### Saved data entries
▬▬▬
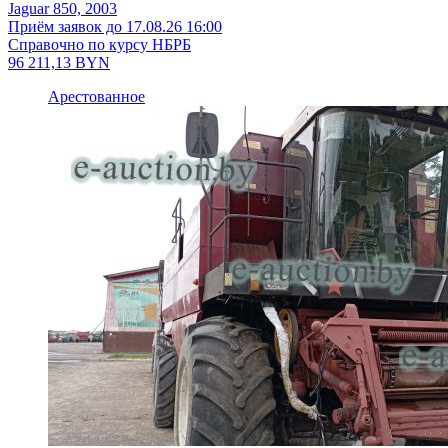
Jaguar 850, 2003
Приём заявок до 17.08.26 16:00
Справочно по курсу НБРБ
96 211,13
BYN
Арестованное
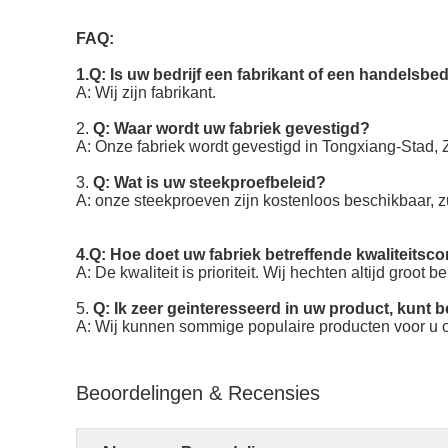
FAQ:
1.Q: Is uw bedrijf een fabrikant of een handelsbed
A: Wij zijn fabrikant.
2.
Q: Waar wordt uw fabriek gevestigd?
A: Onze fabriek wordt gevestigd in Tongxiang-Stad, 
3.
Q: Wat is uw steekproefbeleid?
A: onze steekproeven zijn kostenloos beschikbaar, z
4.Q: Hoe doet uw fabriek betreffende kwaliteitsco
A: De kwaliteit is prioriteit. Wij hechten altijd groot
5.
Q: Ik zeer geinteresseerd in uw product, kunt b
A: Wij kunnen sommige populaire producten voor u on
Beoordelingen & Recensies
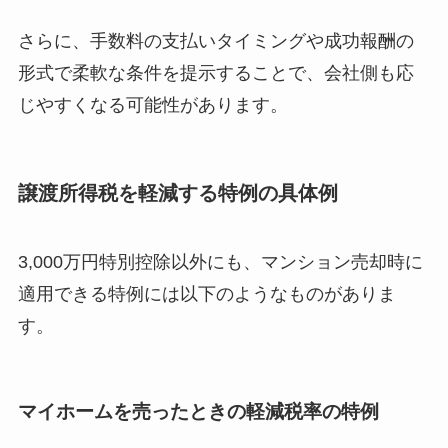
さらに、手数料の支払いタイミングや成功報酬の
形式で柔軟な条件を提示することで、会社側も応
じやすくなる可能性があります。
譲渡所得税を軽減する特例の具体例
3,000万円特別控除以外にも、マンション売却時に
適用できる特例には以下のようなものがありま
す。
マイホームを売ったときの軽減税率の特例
▬▬▬
### Work to be completed
Reproduce word for word the lines of the material that begin at the line containing "さらに、手数料の支払いタイミングや成功報酬の" and run through the end of the material.

### Output for this task
さらに、手数料の支払いタイミングや成功報酬の
形式で柔軟な条件を提示することで、会社側も応
じやすくなる可能性があります。
譲渡所得税を軽減する特例の具体例
3,000万円特別控除以外にも、マンション売却時に
適用できる特例には以下のようなものがありま
す。
マイホームを売ったときの軽減税率の特例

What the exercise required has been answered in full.